Hypermodal AI Holds the Key to Success
These shortcomings mean humans will always need to manually verify insights from generative AI. They will need to cross-reference the LLM’s output against the source materials to validate what is fact and what has been generated. Given the sheer volumes of data and tasks an organization may put before an LLM, manual intervention for every workflow is unrealistic. It also makes it impossible to realize the true potential of generative AI for DevOps automation. However, by combining generative AI with fact-based causal and predictive AI — to create a hypermodal AI — DevOps teams can greatly expedite the resolution of these issues.
Causal AI observes the relationships between components in a system and explains their dependencies and the reasons for their behavior. Predictive AI can enhance this further by analyzing patterns in historical data, including workload trends, seasonal user behavior, system capacity and application health, to pre-empt future problems and suggest ways to prevent them.

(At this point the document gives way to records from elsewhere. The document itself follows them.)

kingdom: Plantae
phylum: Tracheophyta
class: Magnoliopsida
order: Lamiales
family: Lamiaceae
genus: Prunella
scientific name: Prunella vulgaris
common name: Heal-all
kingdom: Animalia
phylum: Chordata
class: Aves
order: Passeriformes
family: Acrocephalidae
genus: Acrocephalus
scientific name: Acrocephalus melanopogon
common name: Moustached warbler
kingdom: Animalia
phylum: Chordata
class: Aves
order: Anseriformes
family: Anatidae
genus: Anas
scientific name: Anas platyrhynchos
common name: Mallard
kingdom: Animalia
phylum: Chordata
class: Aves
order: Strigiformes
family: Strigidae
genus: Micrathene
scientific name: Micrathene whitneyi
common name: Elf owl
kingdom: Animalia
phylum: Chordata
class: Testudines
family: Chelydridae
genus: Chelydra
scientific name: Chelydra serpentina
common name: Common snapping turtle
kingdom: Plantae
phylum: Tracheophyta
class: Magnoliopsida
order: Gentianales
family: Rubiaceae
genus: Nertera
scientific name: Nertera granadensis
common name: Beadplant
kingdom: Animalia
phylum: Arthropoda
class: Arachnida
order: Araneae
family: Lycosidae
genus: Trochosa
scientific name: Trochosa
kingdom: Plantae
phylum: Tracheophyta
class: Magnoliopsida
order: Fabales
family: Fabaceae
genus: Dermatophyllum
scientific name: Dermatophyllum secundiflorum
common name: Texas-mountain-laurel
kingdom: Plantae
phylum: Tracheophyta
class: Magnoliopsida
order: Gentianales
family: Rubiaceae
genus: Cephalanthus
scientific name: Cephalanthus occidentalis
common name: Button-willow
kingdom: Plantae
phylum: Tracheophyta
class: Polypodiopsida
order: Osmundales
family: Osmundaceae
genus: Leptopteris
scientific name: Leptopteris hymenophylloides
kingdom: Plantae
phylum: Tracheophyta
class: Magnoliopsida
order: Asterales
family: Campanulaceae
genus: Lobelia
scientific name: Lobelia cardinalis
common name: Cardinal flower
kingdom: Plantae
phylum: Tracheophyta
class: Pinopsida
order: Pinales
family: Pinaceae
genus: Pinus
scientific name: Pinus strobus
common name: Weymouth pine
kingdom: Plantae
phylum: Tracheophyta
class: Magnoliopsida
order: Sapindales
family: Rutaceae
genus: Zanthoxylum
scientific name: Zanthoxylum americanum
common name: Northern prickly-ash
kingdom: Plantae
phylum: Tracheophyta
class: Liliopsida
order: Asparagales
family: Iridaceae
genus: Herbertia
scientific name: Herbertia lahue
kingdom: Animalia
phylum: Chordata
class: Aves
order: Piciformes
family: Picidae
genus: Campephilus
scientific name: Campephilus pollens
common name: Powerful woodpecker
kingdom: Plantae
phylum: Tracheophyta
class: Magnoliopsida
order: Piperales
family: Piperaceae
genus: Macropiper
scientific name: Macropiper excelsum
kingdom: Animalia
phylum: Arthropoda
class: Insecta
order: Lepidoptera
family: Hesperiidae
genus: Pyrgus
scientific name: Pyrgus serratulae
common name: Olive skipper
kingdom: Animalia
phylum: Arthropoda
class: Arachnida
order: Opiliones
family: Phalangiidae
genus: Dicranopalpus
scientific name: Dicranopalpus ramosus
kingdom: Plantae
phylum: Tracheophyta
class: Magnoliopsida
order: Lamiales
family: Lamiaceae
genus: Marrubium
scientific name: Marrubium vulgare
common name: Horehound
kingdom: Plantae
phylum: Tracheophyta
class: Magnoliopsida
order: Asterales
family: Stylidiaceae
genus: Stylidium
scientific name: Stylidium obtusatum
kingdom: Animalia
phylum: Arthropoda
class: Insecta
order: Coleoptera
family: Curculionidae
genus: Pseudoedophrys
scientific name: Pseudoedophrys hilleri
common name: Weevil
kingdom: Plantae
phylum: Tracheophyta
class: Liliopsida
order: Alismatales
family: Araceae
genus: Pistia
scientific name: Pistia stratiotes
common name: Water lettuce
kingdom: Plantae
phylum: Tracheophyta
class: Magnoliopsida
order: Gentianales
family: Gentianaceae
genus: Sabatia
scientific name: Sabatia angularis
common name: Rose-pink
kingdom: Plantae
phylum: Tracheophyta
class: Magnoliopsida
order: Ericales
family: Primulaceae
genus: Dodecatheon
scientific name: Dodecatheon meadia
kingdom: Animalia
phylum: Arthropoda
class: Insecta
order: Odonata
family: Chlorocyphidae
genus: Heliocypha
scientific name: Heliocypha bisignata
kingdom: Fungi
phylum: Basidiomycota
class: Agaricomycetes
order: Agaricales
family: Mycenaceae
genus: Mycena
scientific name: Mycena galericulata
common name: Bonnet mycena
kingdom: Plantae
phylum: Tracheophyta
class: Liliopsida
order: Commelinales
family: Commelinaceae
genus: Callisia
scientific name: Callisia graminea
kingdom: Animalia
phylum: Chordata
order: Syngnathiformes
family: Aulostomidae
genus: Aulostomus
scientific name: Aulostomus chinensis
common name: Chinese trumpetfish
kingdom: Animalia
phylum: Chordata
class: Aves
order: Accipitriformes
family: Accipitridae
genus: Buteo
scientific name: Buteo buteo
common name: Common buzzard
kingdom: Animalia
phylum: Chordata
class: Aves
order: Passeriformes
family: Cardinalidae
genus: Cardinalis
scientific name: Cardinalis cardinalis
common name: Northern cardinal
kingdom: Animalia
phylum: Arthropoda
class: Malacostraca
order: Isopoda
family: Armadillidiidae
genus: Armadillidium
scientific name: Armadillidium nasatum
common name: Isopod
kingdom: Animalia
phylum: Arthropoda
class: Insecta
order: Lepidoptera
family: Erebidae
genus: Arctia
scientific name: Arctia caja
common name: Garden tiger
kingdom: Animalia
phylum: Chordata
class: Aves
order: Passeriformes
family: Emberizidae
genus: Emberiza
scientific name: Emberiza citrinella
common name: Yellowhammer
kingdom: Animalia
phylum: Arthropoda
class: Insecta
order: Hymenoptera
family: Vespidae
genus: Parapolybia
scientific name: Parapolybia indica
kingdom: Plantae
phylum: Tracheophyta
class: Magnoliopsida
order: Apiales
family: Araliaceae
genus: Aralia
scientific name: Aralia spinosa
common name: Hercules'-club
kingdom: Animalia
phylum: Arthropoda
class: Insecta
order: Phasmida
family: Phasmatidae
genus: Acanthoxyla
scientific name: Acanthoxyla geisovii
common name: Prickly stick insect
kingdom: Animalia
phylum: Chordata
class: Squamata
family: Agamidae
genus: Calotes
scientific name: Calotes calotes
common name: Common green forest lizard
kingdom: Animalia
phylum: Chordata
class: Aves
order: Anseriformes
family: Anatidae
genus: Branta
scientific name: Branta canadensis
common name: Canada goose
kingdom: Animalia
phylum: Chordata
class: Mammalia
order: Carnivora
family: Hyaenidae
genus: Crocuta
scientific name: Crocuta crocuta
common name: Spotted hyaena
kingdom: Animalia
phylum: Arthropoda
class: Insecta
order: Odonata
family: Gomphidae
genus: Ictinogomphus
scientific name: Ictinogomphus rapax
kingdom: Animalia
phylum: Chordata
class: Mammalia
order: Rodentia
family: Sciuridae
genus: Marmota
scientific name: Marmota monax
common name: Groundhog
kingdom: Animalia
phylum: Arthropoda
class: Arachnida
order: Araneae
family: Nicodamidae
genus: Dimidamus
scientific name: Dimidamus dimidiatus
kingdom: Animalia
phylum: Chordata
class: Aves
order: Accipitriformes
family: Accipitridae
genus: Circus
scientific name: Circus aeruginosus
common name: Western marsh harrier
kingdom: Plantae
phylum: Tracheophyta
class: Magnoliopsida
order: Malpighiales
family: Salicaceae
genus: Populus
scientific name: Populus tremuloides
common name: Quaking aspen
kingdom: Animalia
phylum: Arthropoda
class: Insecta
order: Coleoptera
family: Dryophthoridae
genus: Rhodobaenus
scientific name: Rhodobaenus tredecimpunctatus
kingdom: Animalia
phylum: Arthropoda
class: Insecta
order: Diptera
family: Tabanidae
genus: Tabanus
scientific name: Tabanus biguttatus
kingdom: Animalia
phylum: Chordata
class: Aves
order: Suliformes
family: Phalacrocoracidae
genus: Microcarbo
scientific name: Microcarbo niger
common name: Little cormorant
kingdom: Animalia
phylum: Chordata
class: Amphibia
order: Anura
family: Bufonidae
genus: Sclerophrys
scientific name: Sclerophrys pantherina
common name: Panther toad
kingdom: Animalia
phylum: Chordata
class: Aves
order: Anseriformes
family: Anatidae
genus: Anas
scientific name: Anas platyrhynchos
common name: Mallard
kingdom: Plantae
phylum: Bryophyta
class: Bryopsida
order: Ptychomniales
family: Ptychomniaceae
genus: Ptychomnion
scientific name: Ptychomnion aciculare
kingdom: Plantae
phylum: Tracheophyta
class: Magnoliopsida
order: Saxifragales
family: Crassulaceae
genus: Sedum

DevOps teams can then combine this insight with their prompt to get recommendations on how to remediate issues and even generate a new workflow that serves as a template for automated remediation. In large enterprise IT environments, the context from all this data must be extracted from millions of heterogeneous data points per second. These data modalities include dependencies, user sessions, metrics, traces, logs, code insights, deployment information and many others. Crafting context from all this data is impossible to scale manually, so the process of feeding this into prompts must be automated.
The marriage of LLMs and causal AI can free up DevOps teams to focus on higher-level challenges, such as creating new features, while dramatically reducing development and testing time. Although organizations are already seeing the potential of LLMs to supercharge software innovation on its own, the precision of a hypermodal AI, built on causal, predictive and generative AI, could be the real game changer.